Without any top recruits or many experienced players, Northwestern has been able to navigate an improved Big Ten. Even when star senior outfielders Matt Hopfner and Joe Hoscheit go 0-for-4, other players — like standout freshman second baseman Alex Erro or third baseman Connor Lind — always seem to step up. It’s a far cry from the 2016 team, which went just 7-17 in conference play and didn’t win its first series until May.
“We’re getting contributions from everyone, which is great,” senior outfielder Matt Hopfner said. “The mindset has kind of changed and we’re figuring out how to win in all ways.
“Obviously every year we’re confident in our team. In a couple of those years, we were competitive right up until the end. This year, we were able to get the winning going earlier and that kind of put us in a good place for where we are now.”

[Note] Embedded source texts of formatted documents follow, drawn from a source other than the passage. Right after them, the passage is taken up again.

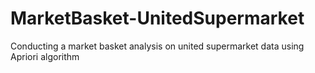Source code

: # MarketBasket-UnitedSupermarket
Conducting a market basket analysis on united supermarket data using Apriori algorithm
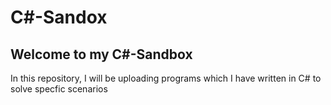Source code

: # C#-Sandox

## Welcome to my C#-Sandbox

In this repository, I will be uploading programs which I have written in C# to solve specfic scenarios
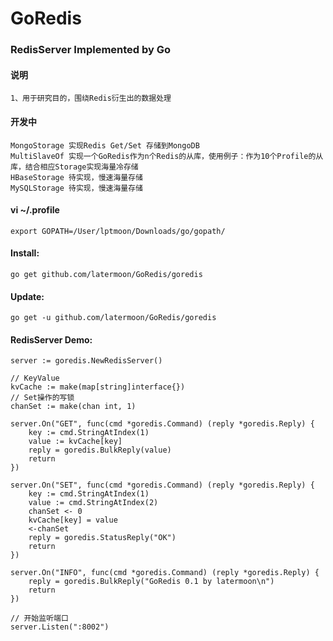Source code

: GoRedis
=======

### RedisServer Implemented by Go
#### 说明
	1、用于研究目的，围绕Redis衍生出的数据处理

#### 开发中
	MongoStorage 实现Redis Get/Set 存储到MongoDB
	MultiSlaveOf 实现一个GoRedis作为n个Redis的从库，使用例子：作为10个Profile的从库，结合相应Storage实现海量冷存储
	HBaseStorage 待实现，慢速海量存储
	MySQLStorage 待实现，慢速海量存储

#### vi ~/.profile 

	export GOPATH=/User/lptmoon/Downloads/go/gopath/

#### Install:

	go get github.com/latermoon/GoRedis/goredis

#### Update:

	go get -u github.com/latermoon/GoRedis/goredis

#### RedisServer Demo:

	server := goredis.NewRedisServer()

	// KeyValue
	kvCache := make(map[string]interface{})
	// Set操作的写锁
	chanSet := make(chan int, 1)

	server.On("GET", func(cmd *goredis.Command) (reply *goredis.Reply) {
		key := cmd.StringAtIndex(1)
		value := kvCache[key]
		reply = goredis.BulkReply(value)
		return
	})

	server.On("SET", func(cmd *goredis.Command) (reply *goredis.Reply) {
		key := cmd.StringAtIndex(1)
		value := cmd.StringAtIndex(2)
		chanSet <- 0
		kvCache[key] = value
		<-chanSet
		reply = goredis.StatusReply("OK")
		return
	})

	server.On("INFO", func(cmd *goredis.Command) (reply *goredis.Reply) {
		reply = goredis.BulkReply("GoRedis 0.1 by latermoon\n")
		return
	})

	// 开始监听端口
	server.Listen(":8002")
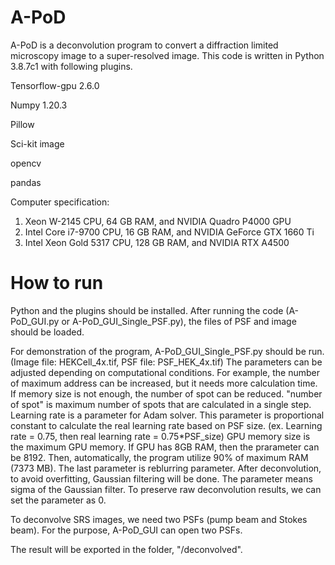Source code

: # A-PoD

A-PoD is a deconvolution program to convert a diffraction limited microscopy image to a super-resolved image. This code is written in Python 3.8.7c1 with following plugins. 


Tensorflow-gpu 2.6.0

Numpy 1.20.3

Pillow

Sci-kit image

opencv

pandas


Computer specification: 
1. Xeon W-2145 CPU, 64 GB RAM, and NVIDIA Quadro P4000 GPU
2. Intel Core i7-9700 CPU, 16 GB RAM, and NVIDIA GeForce GTX 1660 Ti
3. Intel Xeon Gold 5317 CPU, 128 GB RAM, and NVIDIA RTX A4500


# How to run
Python and the plugins should be installed. After running the code (A-PoD_GUI.py or A-PoD_GUI_Single_PSF.py), the files of PSF and image should be loaded.

For demonstration of the program, A-PoD_GUI_Single_PSF.py should be run. (Image file: HEKCell_4x.tif, PSF file: PSF_HEK_4x.tif)
The parameters can be adjusted depending on computational conditions. For example, the number of maximum address can be increased, but it needs more calculation time. 
If memory size is not enough, the number of spot can be reduced. "number of spot" is maximum number of spots that are calculated in a single step.
Learning rate is a parameter for Adam solver. This parameter is proportional constant to calculate the real learning rate based on PSF size. (ex. Learning rate = 0.75, then real learning rate = 0.75*PSF_size)
GPU memory size is the maximum GPU memory. If GPU has 8GB RAM, then the prarameter can be 8192. Then, automatically, the program utilize 90% of maximum RAM (7373 MB).
The last parameter is reblurring parameter. After deconvolution, to avoid overfitting, Gaussian filtering will be done. The parameter means sigma of the Gaussian filter. To preserve raw deconvolution results, we can set the parameter as 0.

To deconvolve SRS images, we need two PSFs (pump beam and Stokes beam). For the purpose, A-PoD_GUI can open two PSFs. 

The result will be exported in the folder, "/deconvolved".
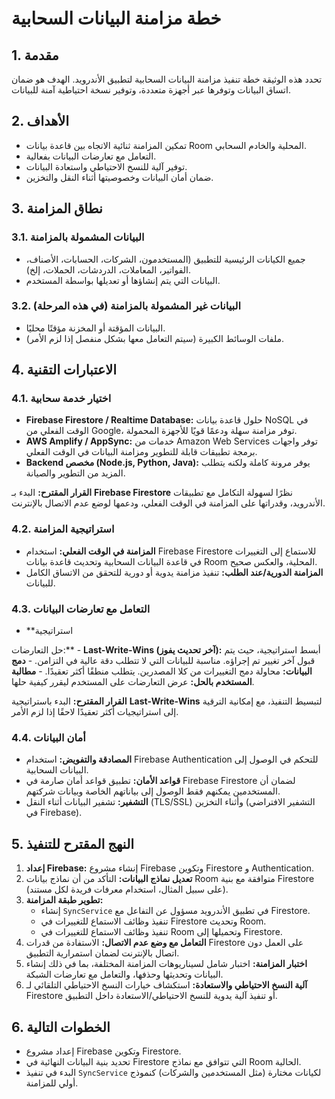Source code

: # خطة مزامنة البيانات السحابية

## 1. مقدمة

تحدد هذه الوثيقة خطة تنفيذ مزامنة البيانات السحابية لتطبيق الأندرويد. الهدف هو ضمان اتساق البيانات وتوفرها عبر أجهزة متعددة، وتوفير نسخة احتياطية آمنة للبيانات.

## 2. الأهداف

- تمكين المزامنة ثنائية الاتجاه بين قاعدة بيانات Room المحلية والخادم السحابي.
- التعامل مع تعارضات البيانات بفعالية.
- توفير آلية للنسخ الاحتياطي واستعادة البيانات.
- ضمان أمان البيانات وخصوصيتها أثناء النقل والتخزين.

## 3. نطاق المزامنة

### 3.1. البيانات المشمولة بالمزامنة

- جميع الكيانات الرئيسية للتطبيق (المستخدمون، الشركات، الحسابات، الأصناف، الفواتير، المعاملات، الدردشات، الحملات، إلخ).
- البيانات التي يتم إنشاؤها أو تعديلها بواسطة المستخدم.

### 3.2. البيانات غير المشمولة بالمزامنة (في هذه المرحلة)

- البيانات المؤقتة أو المخزنة مؤقتًا محليًا.
- ملفات الوسائط الكبيرة (سيتم التعامل معها بشكل منفصل إذا لزم الأمر).

## 4. الاعتبارات التقنية

### 4.1. اختيار خدمة سحابية

- **Firebase Firestore / Realtime Database:** حلول قاعدة بيانات NoSQL في الوقت الفعلي من Google، توفر مزامنة سهلة ودعمًا قويًا للأجهزة المحمولة.
- **AWS Amplify / AppSync:** خدمات من Amazon Web Services توفر واجهات برمجة تطبيقات قابلة للتطوير ومزامنة البيانات في الوقت الفعلي.
- **Backend مخصص (Node.js, Python, Java):** يوفر مرونة كاملة ولكنه يتطلب المزيد من التطوير والصيانة.

**القرار المقترح:** البدء بـ **Firebase Firestore** نظرًا لسهولة التكامل مع تطبيقات الأندرويد، وقدراتها على المزامنة في الوقت الفعلي، ودعمها لوضع عدم الاتصال بالإنترنت.

### 4.2. استراتيجية المزامنة

- **المزامنة في الوقت الفعلي:** استخدام Firebase Firestore للاستماع إلى التغييرات في قاعدة البيانات السحابية وتحديث قاعدة بيانات Room المحلية، والعكس صحيح.
- **المزامنة الدورية/عند الطلب:** تنفيذ مزامنة يدوية أو دورية للتحقق من الاتساق الكامل للبيانات.

### 4.3. التعامل مع تعارضات البيانات

- **استراتيجية 

حل التعارضات:**
    - **Last-Write-Wins (آخر تحديث يفوز):** أبسط استراتيجية، حيث يتم قبول آخر تغيير تم إجراؤه. مناسبة للبيانات التي لا تتطلب دقة عالية في التزامن.
    - **دمج البيانات:** محاولة دمج التغييرات من كلا المصدرين. يتطلب منطقًا أكثر تعقيدًا.
    - **مطالبة المستخدم بالحل:** عرض التعارضات على المستخدم ليقرر كيفية حلها.

**القرار المقترح:** البدء باستراتيجية **Last-Write-Wins** لتبسيط التنفيذ، مع إمكانية الترقية إلى استراتيجيات أكثر تعقيدًا لاحقًا إذا لزم الأمر.

### 4.4. أمان البيانات

- **المصادقة والتفويض:** استخدام Firebase Authentication للتحكم في الوصول إلى البيانات السحابية.
- **قواعد الأمان:** تطبيق قواعد أمان صارمة في Firebase Firestore لضمان أن المستخدمين يمكنهم فقط الوصول إلى بياناتهم الخاصة وبيانات شركتهم.
- **التشفير:** تشفير البيانات أثناء النقل (TLS/SSL) وأثناء التخزين (التشفير الافتراضي في Firebase).

## 5. النهج المقترح للتنفيذ

1.  **إعداد Firebase:** إنشاء مشروع Firebase وتكوين Firestore و Authentication.
2.  **تعديل نماذج البيانات:** التأكد من أن نماذج بيانات Room متوافقة مع بنية Firestore (على سبيل المثال، استخدام معرفات فريدة لكل مستند).
3.  **تطوير طبقة المزامنة:**
    - إنشاء `SyncService` في تطبيق الأندرويد مسؤول عن التفاعل مع Firestore.
    - تنفيذ وظائف الاستماع للتغييرات في Firestore وتحديث Room.
    - تنفيذ وظائف الاستماع للتغييرات في Room وتحميلها إلى Firestore.
4.  **التعامل مع وضع عدم الاتصال:** الاستفادة من قدرات Firestore على العمل دون اتصال بالإنترنت لضمان استمرارية التطبيق.
5.  **اختبار المزامنة:** اختبار شامل لسيناريوهات المزامنة المختلفة، بما في ذلك إنشاء البيانات وتحديثها وحذفها، والتعامل مع تعارضات الشبكة.
6.  **آلية النسخ الاحتياطي والاستعادة:** استكشاف خيارات النسخ الاحتياطي التلقائي لـ Firestore أو تنفيذ آلية يدوية للنسخ الاحتياطي/الاستعادة داخل التطبيق.

## 6. الخطوات التالية

- إعداد مشروع Firebase وتكوين Firestore.
- تحديد بنية البيانات النهائية في Firestore التي تتوافق مع نماذج Room الحالية.
- البدء في تنفيذ `SyncService` لكيانات مختارة (مثل المستخدمين والشركات) كنموذج أولي للمزامنة.
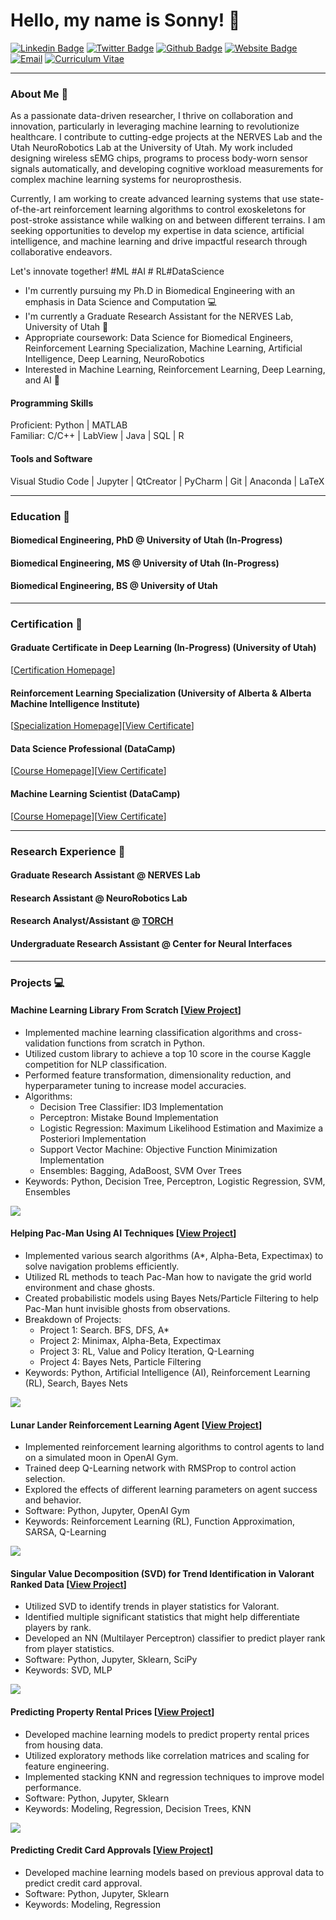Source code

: <link rel="stylesheet" type="text/css" href="style.css">
<h1 align = "left"> Hello, my name is Sonny! 🐣 </h1>

[![Linkedin Badge](https://img.shields.io/badge/-Sonny_Jones-blue?style=for-the-badge&logo=Linkedin&logoColor=white)](https://www.linkedin.com/in/sonnyjoness/)
[![Twitter Badge](https://img.shields.io/badge/-Sonny_Jones-1DA1F2?style=for-the-badge&logo=twitter&logoColor=white)](https://twitter.com/sonny_joness)
[![Github Badge](https://img.shields.io/badge/-Sonny_Jones-3A3B3C?style=for-the-badge&logo=github&logoColor=white)](https://github.com/sonnyjones123)
[![Website Badge](https://img.shields.io/badge/-NERVES_Lab-8A2BE2?style=for-the-badge&logo=squarespace&logoColor=white)](https://nerves.bme.utah.edu/)
[![Email](https://img.shields.io/badge/-Email-0072C6?style=for-the-badge&logo=mailgun&logoColor=white)](mailto:sonny.jones@utah.edu)
[![Curriculum Vitae](https://img.shields.io/badge/-Curriculum_Vitae-ECEBE9?style=for-the-badge&logo=read.cv&logoColor=black)](https://sonnyjones123.github.io/Curriculum-Vitae/CV_JonesSonny.pdf)

---

### About Me 📰

As a passionate data-driven researcher, I thrive on collaboration and innovation, particularly in leveraging machine learning to revolutionize healthcare. I contribute to cutting-edge projects at the NERVES Lab and the Utah NeuroRobotics Lab at the University of Utah. My work included designing wireless sEMG chips, programs to process body-worn sensor signals automatically, and developing cognitive workload measurements for complex machine learning systems for neuroprosthesis. 

Currently, I am working to create advanced learning systems that use state-of-the-art reinforcement learning algorithms to control exoskeletons for post-stroke assistance while walking on and between different terrains. I am seeking opportunities to develop my expertise in data science, artificial intelligence, and machine learning and drive impactful research through collaborative endeavors.

Let's innovate together! #ML #AI # RL#DataScience

<p>
  <ul>
    <li>I'm currently pursuing my Ph.D in Biomedical Engineering with an emphasis in Data Science and Computation 💻 </li>
    <li>I'm currently a Graduate Research Assistant for the NERVES Lab, University of Utah 🧠 </li>
    <li>Appropriate coursework: Data Science for Biomedical Engineers, Reinforcement Learning Specialization, Machine Learning, Artificial Intelligence, Deep Learning, NeuroRobotics </li>
    <li>Interested in Machine Learning, Reinforcement Learning, Deep Learning, and AI 🦾 </li>
  </ul>
</p>

#### Programming Skills  
Proficient: Python | MATLAB  
Familiar: C/C++ | LabView | Java | SQL | R

#### Tools and Software  
Visual Studio Code | Jupyter | QtCreator | PyCharm | Git | Anaconda | LaTeX

---

### Education 📖
#### Biomedical Engineering, PhD @ University of Utah (In-Progress)  
#### Biomedical Engineering, MS @ University of Utah (In-Progress)   
#### Biomedical Engineering, BS @ University of Utah  

---

### Certification 📃
#### Graduate Certificate in Deep Learning (In-Progress) (University of Utah)  
[[Certification Homepage](https://www.cs.utah.edu/graduate/academic-programs/certificate-programs/graduate-certificate-in-deep-learning/)]  
#### Reinforcement Learning Specialization (University of Alberta & Alberta Machine Intelligence Institute)  
[[Specialization Homepage](https://www.coursera.org/specializations/reinforcement-learning)][[View Certificate](https://www.coursera.org/verify/specialization/CWUW9VCJAC87)]  
#### Data Science Professional (DataCamp)  
[[Course Homepage](https://www.datacamp.com/tracks/data-scientist-professional-with-python)][[View Certificate](https://www.datacamp.com/certificate/DS0020609141286)]  
#### Machine Learning Scientist (DataCamp)  
[[Course Homepage](https://www.datacamp.com/tracks/machine-learning-scientist-with-python)][[View Certificate](https://www.datacamp.com/completed/statement-of-accomplishment/track/8b3cc836625f4ce083af49e5f01d0038ee2aeee7)]  

---
  
### Research Experience 🥼
#### Graduate Research Assistant @ NERVES Lab  
#### Research Assistant @ NeuroRobotics Lab
#### Research Analyst/Assistant @ [TORCH](https://medicine.utah.edu/internal-medicine/epidemiology/research-programs/torch) 
#### Undergraduate Research Assistant @ Center for Neural Interfaces  

---
  
### Projects 💻
#### Machine Learning Library From Scratch [[View Project](https://github.com/sonnyjones123/MachineLearningLibrary)]
<p>
  <ul>
    <li>Implemented machine learning classification algorithms and cross-validation functions from scratch in Python. </li>
    <li>Utilized custom library to achieve a top 10 score in the course Kaggle competition for NLP classification. </li>
    <li>Performed feature transformation, dimensionality reduction, and hyperparameter tuning to increase model accuracies. </li>
    <li>Algorithms:
      <ul>
        <li>Decision Tree Classifier: ID3 Implementation </li>
        <li>Perceptron: Mistake Bound Implementation </li>
        <li>Logistic Regression: Maximum Likelihood Estimation and Maximize a Posteriori Implementation </li>
        <li>Support Vector Machine: Objective Function Minimization Implementation </li>
        <li>Ensembles: Bagging, AdaBoost, SVM Over Trees </li>
      </ul>
    </li>
    <li>Keywords: Python, Decision Tree, Perceptron, Logistic Regression, SVM, Ensembles </li>
  </ul>
</p>

![](docs/assets/SVM.png)

#### Helping Pac-Man Using AI Techniques [[View Project](https://github.com/sonnyjones123/PacmanAI)]
<p>
  <ul>
    <li>Implemented various search algorithms (A*, Alpha-Beta, Expectimax) to solve navigation problems efficiently. </li>
    <li>Utilized RL methods to teach Pac-Man how to navigate the grid world environment and chase ghosts. </li>
    <li>Created probabilistic models using Bayes Nets/Particle Filtering to help Pac-Man hunt invisible ghosts from observations. </li>
    <li>Breakdown of Projects: 
      <ul>
        <li>Project 1: Search. BFS, DFS, A* </li>
        <li>Project 2: Minimax, Alpha-Beta, Expectimax </li>
        <li>Project 3: RL, Value and Policy Iteration, Q-Learning </li>
        <li>Project 4: Bayes Nets, Particle Filtering </li>
      </ul>
    </li>
    <li>Keywords: Python, Artificial Intelligence (AI), Reinforcement Learning (RL), Search, Bayes Nets </li>
  </ul>
</p>

![](docs/assets/P4.png)
  
#### Lunar Lander Reinforcement Learning Agent [[View Project](https://www.coursera.org/learn/complete-reinforcement-learning-system)]
<p>
  <ul>
    <li>Implemented reinforcement learning algorithms to control agents to land on a simulated moon in OpenAI Gym. </li>
    <li>Trained deep Q-Learning network with RMSProp to control action selection. </li>
    <li>Explored the effects of different learning parameters on agent success and behavior. </li>
    <li>Software: Python, Jupyter, OpenAI Gym </li>
    <li>Keywords: Reinforcement Learning (RL), Function Approximation, SARSA, Q-Learning </li>
  </ul>
</p>

![](docs/assets/lunar_lander.gif)

#### Singular Value Decomposition (SVD) for Trend Identification in Valorant Ranked Data [[View Project](https://github.com/sonnyjones123/ValorantDataSVD)]
<p>
  <ul>
    <li>Utilized SVD to identify trends in player statistics for Valorant. </li>
    <li>Identified multiple significant statistics that might help differentiate players by rank. </li>
    <li>Developed an NN (Multilayer Perceptron) classifier to predict player rank from player statistics.</li>
    <li>Software: Python, Jupyter, Sklearn, SciPy </li>
    <li>Keywords: SVD, MLP </li>
  </ul>
</p>

![](docs/assets/assists.png)

#### Predicting Property Rental Prices [[View Project](https://github.com/sonnyjones123/HouseRentalPricing)]
<p>
  <ul>
    <li>Developed machine learning models to predict property rental prices from housing data. </li>
    <li>Utilized exploratory methods like correlation matrices and scaling for feature engineering. </li>
    <li>Implemented stacking KNN and regression techniques to improve model performance. </li>
    <li>Software: Python, Jupyter, Sklearn </li>
    <li>Keywords: Modeling, Regression, Decision Trees, KNN </li>
  </ul>
</p>

![](docs/assets/KNNLocation.png)

#### Predicting Credit Card Approvals [[View Project](https://app.datacamp.com/workspace/w/09444c1a-dc78-4525-a510-0a9b048331e3)] 
<p>
  <ul> 
    <li>Developed machine learning models based on previous approval data to predict credit card approval. </li> 
    <li>Software: Python, Jupyter, Sklearn </li> 
    <li>Keywords: Modeling, Regression </li> 
  </ul>
</p>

That mix of talented upperclassmen and exciting younger players has, according to Allen, been a catalyst for this surprising season. But, the coach said, that doesn’t mean Rutgers — despite having the Big Ten’s second-worst record — is going to roll over. “We have the opportunity to be in the tournament, but we have to play 27 innings of baseball,” he said on Wednesday. “We’re taking a page out of Chris Collins’ book.”
They’re one-third of the way there, with 18 crucial innings coming up on Friday after Saturday’s game was pushed up a day due to weather. That means the second half of the double-dip is, essentially, Senior Day for Hopfner, Hoscheit, Wetherbee, and the rest of the class.
“It’s definitely sunk in, and we’re trying to cherish every moment,” Hoscheit said about playing his final home game. “But it’s great to know that it’s not the end and we have that end goal of making the Big Ten Tournament, and goals after we make it.”
Emotions could play a role in the most important games for the program in at least seven years, and for a variety of reasons. How will the Wildcats deal with them? A recent visit by Yankees manager and former Northwestern catcher Joe Girardi during New York’s trip to Chicago to play the Cubs might help with that.
According to Hoscheit, senior reliever Richard Fordon asked Girardi — who won three World Series as a player and one as a manager — about how to conduct yourself in pressurized moments at the end of a season.
“He said to trust yourself and stick to your routines,” Hoscheit recounted. “That really helps with the young guys going into big situations.”
Girardi was only a career .184 hitter in the postseason, but with a nearly immaculate 9-3 record in playoff series, he knows a thing or two about big games. Just playing in big games is big for the program, and there should be more to come.
One year after going 15-39, it’s proof that Allen’s rebuild is firmly ahead of schedule.